De igual modo, el que la brujería no conlleve un credo específico no tiene nada que ver con que sus practicantes no lleven en sí una ardiente espiritualidad. Sería difícil, teniendo en cuenta las condiciones en las que se desarrolla la brujería, que sus gentes no se interroguen mirando las estrellas en lo alto de los cielos. A pesar de los libros de texto que nos hablan de una población subyugada al poder de la iglesia cristiana, no debemos olvidar que la espiritualidad es, en última instancia, algo individual. Por ejemplo, para ser justos deberíamos decir que, durante el proceso de cristianización,  el resultado fue una paganización del cristianismo…
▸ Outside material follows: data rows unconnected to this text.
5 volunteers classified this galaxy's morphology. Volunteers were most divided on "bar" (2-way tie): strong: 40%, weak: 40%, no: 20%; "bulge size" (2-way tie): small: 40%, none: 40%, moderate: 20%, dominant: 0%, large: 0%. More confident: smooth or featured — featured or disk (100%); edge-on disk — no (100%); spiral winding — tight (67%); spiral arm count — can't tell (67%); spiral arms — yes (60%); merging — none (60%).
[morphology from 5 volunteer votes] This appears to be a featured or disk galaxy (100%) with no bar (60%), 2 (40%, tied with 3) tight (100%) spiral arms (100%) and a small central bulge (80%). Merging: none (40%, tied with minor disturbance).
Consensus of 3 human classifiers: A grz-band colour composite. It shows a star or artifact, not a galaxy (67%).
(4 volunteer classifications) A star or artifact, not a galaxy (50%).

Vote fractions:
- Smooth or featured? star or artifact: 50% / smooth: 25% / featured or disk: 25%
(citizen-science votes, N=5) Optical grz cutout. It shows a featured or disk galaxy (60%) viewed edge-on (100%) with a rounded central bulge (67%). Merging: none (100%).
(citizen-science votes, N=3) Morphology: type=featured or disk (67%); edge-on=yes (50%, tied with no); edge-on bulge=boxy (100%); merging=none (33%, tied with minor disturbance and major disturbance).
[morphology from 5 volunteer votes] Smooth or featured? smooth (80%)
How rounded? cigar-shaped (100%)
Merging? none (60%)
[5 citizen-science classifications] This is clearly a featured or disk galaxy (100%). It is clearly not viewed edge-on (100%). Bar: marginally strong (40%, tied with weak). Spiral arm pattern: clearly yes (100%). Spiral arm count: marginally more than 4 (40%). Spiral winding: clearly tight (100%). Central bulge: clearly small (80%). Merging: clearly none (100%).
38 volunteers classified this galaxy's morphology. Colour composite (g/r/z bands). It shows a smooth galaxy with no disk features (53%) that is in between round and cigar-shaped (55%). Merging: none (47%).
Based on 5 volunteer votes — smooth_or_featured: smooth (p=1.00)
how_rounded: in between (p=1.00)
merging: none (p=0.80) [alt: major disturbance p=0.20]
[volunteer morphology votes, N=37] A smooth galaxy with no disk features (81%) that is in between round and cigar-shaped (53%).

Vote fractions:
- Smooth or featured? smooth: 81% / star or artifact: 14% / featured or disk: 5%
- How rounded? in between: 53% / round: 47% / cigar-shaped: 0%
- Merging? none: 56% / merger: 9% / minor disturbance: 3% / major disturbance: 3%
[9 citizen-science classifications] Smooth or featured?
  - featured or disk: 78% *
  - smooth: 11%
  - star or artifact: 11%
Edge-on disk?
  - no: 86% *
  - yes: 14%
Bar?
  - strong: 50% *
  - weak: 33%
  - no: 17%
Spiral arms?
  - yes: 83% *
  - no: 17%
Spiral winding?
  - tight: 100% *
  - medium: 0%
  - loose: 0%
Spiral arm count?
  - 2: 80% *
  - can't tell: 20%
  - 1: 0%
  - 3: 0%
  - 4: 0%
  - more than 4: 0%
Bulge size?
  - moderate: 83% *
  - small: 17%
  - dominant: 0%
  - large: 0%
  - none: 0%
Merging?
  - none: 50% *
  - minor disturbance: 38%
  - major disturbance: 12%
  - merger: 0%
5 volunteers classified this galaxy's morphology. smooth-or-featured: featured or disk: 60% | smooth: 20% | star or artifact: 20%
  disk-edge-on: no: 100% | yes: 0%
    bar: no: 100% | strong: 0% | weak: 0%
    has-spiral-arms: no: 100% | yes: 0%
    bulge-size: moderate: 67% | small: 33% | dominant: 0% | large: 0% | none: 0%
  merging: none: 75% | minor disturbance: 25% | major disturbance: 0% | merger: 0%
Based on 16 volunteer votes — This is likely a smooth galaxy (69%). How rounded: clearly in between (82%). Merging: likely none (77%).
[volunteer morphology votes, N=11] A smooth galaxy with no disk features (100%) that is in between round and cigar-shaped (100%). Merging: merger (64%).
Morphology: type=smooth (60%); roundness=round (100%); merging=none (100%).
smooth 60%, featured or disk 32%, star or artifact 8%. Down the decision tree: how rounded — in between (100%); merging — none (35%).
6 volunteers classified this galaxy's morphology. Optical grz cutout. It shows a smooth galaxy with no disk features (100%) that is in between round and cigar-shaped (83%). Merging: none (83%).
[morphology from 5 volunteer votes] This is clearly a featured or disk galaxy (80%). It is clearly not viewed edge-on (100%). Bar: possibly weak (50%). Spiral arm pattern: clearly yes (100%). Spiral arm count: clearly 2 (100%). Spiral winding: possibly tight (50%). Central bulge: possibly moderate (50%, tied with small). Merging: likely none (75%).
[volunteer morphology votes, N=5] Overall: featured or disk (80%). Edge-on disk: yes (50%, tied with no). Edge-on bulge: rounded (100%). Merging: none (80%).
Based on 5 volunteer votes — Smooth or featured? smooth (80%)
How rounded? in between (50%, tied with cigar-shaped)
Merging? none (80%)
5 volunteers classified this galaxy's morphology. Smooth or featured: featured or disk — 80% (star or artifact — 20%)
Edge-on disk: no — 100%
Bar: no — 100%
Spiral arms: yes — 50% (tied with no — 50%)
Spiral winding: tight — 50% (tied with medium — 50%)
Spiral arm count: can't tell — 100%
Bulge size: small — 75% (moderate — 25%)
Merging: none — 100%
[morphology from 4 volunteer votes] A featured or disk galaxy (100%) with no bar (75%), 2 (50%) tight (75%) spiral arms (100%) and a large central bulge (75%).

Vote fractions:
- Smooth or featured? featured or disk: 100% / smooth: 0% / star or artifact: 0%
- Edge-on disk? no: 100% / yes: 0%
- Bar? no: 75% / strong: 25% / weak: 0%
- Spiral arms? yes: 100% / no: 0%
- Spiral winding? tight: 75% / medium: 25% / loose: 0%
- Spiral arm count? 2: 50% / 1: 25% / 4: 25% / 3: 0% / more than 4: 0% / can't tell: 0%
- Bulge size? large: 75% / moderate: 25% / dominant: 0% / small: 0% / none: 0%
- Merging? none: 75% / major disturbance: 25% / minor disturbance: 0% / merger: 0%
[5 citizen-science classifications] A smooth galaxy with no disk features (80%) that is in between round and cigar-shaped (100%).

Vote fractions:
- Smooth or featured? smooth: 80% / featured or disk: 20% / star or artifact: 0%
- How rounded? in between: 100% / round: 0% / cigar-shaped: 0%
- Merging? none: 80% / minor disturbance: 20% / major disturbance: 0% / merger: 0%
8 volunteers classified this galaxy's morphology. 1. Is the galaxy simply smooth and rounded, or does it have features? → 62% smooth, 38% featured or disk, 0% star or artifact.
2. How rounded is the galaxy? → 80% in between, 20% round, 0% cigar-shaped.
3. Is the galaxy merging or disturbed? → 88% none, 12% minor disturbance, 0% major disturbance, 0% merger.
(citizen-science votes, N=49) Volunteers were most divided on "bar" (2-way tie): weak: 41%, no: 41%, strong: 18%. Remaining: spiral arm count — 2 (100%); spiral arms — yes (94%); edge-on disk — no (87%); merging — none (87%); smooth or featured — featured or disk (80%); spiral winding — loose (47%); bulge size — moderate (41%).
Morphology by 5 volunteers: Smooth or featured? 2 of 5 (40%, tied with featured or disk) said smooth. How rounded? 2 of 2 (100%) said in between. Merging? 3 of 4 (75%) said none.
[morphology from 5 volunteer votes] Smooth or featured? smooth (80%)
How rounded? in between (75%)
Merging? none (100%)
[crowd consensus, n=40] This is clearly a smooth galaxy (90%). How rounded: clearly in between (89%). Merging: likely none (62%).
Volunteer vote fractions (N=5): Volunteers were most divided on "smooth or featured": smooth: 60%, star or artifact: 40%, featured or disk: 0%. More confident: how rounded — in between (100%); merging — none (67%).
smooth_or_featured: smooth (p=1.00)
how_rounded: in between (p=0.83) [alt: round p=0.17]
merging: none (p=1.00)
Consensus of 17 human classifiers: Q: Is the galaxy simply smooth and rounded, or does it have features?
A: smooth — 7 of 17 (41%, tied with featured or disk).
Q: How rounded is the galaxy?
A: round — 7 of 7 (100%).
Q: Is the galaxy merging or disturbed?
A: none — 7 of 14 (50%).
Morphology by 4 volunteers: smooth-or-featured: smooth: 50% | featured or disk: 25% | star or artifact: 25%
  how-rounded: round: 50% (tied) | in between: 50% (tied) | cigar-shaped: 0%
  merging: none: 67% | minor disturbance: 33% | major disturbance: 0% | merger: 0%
Así, la brujería de todos los tiempos, aquella que ha llegado a nuestros días sin pretensiones narcisistas, ha ido formado en cada época y persona su espiritualidad, fuerte y sabia; tan variada en elementos como coherente en su combinación; como un hermoso y útil edredón de patchwork.

La brujería de cocina es probablemente el legado más valioso que el paganismo actual pueda conservar, pues cuando cambian los nombres y se derrumban los templos, ella sigue allí, impertérrita, generosa en su numen y dispuesta, como Sophía, a alimentar a todos sus hijos.

No, la brujería de cocina no es hacer conjuros con el congelador y el microondas, por más que Ravenwolf y compañía quisieran hacérnoslo creer así para… ¿incrementar sus ventas?